──────── SOURCE PASSAGE ────────

According to Pulitzer Prize winning author Paul Ingrassia in his June 1st, 2010 Wall Street Journal article "The Lessons of the GM Bankruptcy," it's been one full year since auto manufacturer General Motors (GM) filed for bankruptcy protection. According to Ingrassia:
Everybody knew it was ridiculous and unsustainable to pay workers indefinitely not to work (in the United Auto Workers union's Jobs Bank), to keep brands such as Saturn and Saab that hardly ever made money, and to pay gold-plated pension and health-care benefits to employees. But all of these practices, paid for by mounting debt obligations, continued for decades in GM's 30-year, slow-motion crash...Of course, the day of reckoning eventually did arrive.
The Jobs Bank is now gone (as part of the deal to help GM, Ford and Chrysler secure bailout funds), the Saturn brand will be phased out in 2011 and Saab was recently sold to the Dutch automobile manufacturer Spyker. GM is a much smaller company today and what's good for General Motors is no longer necessarily good for the USA and "vice versa," as was once said by Charles Edwin Wilson, the US secretary of Defense under Dwight D. Eisenhower.
So what does this have to do with my August 27, 2009 post on "NASA as the Next General Motors and What That Means for Canada" where I compared the General Motors of 2007 with the NASA of 2009?
That's easy. The National Aeronautics and Space Administration (NASA) isn't formally bankrupt yet but their time of reckoning is coming. We likely have another year or two before the final crunch occurs and this is much like the GM of the 2007 - 2008 period.
Of course, we're not talking about a private corporation so what happened at GM can't happen in the same way at the US space agency. It's even possible that the process will move forward as the Obama administration expects and the US president outlined in his April 15th, 2010 speech from the Kennedy Space Center.
But no matter what, NASA employees and their subcontractors will need to develop new skills, associations and capabilities to survive or else risk slipping into the ranks of the unemployed as the old NASA becomes the new.
These changes are driven by the funding crises within NASA. As outlined in the 2009 NASA Review of US Human Space Flight Plans Committee Final Report, existing plans to fund the Ares/ Constellation program and explore the Moon and Mars are financially "unsustainable" for NASA in much the same way that GM's fiscal structure and employee commitments were described as being "ridiculous and unsustainable" by Paul Ingrassia.
The first change is represented by the launch yesterday of the Space-X designed and built Falcon-9 rocket, videotaped below from the roof of the Vehicle Assembly Building at the Kennedy Space Center as it lifted off from nearby Cape Canaveral.

──────── RECORD EXTRACTS ────────

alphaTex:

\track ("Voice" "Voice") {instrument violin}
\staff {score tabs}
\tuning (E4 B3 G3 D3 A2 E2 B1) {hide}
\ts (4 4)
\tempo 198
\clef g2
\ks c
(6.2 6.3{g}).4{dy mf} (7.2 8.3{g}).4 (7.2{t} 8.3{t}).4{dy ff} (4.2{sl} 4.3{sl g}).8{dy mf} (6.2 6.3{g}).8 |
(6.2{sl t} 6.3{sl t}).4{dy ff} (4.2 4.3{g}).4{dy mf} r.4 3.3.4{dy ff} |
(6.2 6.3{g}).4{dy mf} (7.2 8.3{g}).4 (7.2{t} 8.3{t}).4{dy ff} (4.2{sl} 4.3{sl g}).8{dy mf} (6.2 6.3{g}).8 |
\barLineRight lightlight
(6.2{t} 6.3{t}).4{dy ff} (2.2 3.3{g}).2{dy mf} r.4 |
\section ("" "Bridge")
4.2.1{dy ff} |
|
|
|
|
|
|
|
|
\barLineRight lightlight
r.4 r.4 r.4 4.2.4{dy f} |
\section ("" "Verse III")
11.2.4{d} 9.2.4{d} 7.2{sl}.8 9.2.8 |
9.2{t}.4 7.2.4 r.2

────────

Could you update the passage comparing NASA with GM by giving the part between "Of course, we're" and "Kennedy Space Center.", inclusive, with "US space agency" replaced by "American space agency"?

Of course, we're not talking about a private corporation so what happened at GM can't happen in the same way at the American space agency. It's even possible that the process will move forward as the Obama administration expects and the US president outlined in his April 15th, 2010 speech from the Kennedy Space Center.